RECORDS FOR THIS EXERCISE ▸
§

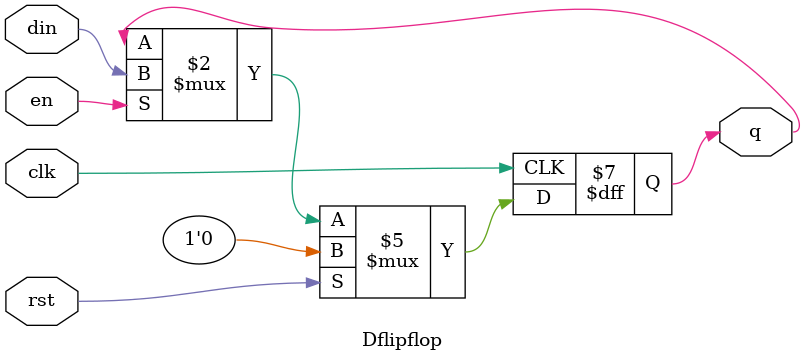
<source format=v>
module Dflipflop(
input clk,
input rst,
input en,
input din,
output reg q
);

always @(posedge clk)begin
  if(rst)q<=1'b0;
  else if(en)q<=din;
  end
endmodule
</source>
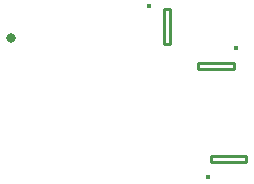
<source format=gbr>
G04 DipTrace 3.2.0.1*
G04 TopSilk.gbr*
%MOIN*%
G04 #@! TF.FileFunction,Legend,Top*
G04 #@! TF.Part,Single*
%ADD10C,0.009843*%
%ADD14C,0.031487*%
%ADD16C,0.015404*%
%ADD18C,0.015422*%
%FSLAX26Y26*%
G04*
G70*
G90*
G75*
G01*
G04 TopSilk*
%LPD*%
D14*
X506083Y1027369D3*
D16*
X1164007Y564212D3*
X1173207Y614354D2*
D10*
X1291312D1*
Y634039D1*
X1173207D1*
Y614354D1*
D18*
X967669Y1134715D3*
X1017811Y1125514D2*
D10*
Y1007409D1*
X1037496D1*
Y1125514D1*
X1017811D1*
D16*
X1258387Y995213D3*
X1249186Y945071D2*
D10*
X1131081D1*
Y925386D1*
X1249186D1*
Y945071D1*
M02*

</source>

§

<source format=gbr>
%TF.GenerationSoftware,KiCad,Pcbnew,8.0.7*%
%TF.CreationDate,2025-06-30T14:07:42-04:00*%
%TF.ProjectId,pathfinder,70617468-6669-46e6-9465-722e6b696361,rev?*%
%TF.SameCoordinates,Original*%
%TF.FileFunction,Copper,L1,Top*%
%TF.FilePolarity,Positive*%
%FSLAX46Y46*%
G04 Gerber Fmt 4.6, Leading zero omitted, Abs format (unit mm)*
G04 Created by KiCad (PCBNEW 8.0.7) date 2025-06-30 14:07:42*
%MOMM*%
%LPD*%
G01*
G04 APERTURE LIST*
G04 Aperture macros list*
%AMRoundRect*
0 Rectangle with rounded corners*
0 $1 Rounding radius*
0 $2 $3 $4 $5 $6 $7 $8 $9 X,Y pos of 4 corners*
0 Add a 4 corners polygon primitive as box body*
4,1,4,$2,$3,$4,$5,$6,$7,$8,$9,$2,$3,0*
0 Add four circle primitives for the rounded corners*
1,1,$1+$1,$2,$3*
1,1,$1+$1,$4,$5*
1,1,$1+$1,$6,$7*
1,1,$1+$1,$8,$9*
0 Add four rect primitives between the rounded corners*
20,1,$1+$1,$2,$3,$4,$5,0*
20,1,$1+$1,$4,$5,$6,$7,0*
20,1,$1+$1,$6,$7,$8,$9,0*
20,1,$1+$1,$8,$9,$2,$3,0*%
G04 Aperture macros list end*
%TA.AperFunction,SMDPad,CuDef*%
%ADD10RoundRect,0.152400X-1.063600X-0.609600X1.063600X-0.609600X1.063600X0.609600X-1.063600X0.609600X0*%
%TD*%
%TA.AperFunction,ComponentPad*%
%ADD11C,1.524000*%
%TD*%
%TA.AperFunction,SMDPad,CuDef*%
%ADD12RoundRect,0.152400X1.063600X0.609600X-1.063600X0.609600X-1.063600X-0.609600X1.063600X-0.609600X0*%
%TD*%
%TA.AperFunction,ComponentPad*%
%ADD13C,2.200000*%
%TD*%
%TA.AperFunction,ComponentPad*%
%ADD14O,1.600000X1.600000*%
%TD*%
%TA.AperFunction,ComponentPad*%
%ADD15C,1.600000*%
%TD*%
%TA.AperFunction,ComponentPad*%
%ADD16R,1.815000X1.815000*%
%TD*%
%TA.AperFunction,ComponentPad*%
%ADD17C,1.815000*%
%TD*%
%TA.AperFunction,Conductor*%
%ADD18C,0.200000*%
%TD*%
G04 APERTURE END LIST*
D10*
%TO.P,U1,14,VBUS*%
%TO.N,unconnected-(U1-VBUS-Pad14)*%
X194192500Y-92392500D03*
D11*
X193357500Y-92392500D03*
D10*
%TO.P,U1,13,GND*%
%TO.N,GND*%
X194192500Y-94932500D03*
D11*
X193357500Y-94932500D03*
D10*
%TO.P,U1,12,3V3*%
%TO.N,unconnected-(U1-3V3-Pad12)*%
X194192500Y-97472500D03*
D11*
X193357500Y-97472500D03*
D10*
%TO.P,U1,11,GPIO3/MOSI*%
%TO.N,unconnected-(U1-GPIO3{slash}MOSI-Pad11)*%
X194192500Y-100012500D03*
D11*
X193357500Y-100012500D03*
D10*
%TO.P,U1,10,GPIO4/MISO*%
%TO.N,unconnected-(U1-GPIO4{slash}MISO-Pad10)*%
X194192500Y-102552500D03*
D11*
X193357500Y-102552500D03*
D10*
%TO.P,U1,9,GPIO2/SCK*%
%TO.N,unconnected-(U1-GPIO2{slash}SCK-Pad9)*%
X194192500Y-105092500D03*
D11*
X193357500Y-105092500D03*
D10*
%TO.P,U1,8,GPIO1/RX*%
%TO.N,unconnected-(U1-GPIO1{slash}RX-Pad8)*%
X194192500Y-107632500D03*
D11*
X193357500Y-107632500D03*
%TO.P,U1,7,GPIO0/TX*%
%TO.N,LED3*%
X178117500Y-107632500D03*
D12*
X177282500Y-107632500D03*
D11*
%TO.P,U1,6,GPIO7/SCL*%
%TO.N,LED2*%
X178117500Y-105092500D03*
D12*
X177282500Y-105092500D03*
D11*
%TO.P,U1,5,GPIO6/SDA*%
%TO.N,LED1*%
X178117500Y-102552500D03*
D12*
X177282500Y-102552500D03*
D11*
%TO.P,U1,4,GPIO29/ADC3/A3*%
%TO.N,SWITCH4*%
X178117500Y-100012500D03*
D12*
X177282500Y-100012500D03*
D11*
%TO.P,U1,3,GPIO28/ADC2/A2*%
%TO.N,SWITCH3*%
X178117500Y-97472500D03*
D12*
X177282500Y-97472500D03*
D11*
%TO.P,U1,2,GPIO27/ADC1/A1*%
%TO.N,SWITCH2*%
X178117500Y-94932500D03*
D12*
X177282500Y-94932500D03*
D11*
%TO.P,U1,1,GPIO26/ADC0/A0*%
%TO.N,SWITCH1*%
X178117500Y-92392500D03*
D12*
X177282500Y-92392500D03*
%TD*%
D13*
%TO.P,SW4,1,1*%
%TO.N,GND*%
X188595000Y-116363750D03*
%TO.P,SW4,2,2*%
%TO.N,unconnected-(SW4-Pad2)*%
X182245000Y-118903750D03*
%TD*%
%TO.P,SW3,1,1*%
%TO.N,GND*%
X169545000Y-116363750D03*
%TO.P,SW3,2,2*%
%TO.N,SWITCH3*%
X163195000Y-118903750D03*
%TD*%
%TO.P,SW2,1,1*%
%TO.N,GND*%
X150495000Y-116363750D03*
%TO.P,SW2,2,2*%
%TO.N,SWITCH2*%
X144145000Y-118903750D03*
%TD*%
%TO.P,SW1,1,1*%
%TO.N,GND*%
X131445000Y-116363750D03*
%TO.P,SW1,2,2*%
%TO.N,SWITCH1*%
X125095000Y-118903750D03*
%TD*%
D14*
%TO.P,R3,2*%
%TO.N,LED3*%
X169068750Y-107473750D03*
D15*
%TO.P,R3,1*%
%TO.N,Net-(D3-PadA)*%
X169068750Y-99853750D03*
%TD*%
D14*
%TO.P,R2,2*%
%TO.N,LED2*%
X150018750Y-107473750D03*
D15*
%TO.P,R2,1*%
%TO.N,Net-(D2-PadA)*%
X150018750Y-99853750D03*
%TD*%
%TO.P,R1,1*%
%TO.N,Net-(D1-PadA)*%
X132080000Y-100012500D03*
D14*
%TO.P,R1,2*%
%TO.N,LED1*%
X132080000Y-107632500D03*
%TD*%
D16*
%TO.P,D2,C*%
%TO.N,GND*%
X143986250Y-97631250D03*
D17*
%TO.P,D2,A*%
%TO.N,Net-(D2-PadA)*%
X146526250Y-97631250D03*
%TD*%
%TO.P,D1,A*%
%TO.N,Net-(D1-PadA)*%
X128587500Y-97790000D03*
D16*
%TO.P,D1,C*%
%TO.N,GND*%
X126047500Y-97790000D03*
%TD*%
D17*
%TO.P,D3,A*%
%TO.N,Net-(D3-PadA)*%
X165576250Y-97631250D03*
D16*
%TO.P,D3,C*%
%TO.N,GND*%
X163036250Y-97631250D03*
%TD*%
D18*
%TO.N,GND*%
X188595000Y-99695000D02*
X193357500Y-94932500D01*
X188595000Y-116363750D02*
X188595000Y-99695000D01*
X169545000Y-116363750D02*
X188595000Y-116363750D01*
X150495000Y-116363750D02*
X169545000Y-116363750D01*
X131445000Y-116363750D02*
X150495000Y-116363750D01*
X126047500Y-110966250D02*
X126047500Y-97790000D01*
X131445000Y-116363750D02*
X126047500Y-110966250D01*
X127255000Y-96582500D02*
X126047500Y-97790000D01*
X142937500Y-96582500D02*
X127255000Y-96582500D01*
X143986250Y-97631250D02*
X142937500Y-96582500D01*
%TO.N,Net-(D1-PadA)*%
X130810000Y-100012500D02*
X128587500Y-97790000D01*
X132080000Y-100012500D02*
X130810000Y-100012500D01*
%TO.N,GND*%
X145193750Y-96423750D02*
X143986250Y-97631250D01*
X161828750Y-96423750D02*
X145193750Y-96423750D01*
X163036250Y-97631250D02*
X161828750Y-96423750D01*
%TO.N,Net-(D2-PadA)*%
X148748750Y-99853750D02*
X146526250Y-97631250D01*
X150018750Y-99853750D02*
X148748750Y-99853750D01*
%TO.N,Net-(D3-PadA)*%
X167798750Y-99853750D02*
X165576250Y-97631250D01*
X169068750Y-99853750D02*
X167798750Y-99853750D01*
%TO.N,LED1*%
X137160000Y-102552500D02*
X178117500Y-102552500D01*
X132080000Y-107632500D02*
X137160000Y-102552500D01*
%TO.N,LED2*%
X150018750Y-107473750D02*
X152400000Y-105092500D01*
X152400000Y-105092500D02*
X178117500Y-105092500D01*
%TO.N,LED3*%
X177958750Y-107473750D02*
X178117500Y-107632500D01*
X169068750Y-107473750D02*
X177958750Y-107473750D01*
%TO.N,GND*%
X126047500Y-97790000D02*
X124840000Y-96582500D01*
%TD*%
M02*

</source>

§

TASK OBJECTIVE ▸ Extract exactly and only the lines above from the line containing "G04 Created by" through the line containing "20,1,$1+$1,$8,$9,$2,$3,0*%", both end lines included.

OUTPUT OF THE TASK ▸
G04 Created by KiCad (PCBNEW 8.0.7) date 2025-06-30 14:07:42*
%MOMM*%
%LPD*%
G01*
G04 APERTURE LIST*
G04 Aperture macros list*
%AMRoundRect*
0 Rectangle with rounded corners*
0 $1 Rounding radius*
0 $2 $3 $4 $5 $6 $7 $8 $9 X,Y pos of 4 corners*
0 Add a 4 corners polygon primitive as box body*
4,1,4,$2,$3,$4,$5,$6,$7,$8,$9,$2,$3,0*
0 Add four circle primitives for the rounded corners*
1,1,$1+$1,$2,$3*
1,1,$1+$1,$4,$5*
1,1,$1+$1,$6,$7*
1,1,$1+$1,$8,$9*
0 Add four rect primitives between the rounded corners*
20,1,$1+$1,$2,$3,$4,$5,0*
20,1,$1+$1,$4,$5,$6,$7,0*
20,1,$1+$1,$6,$7,$8,$9,0*
20,1,$1+$1,$8,$9,$2,$3,0*%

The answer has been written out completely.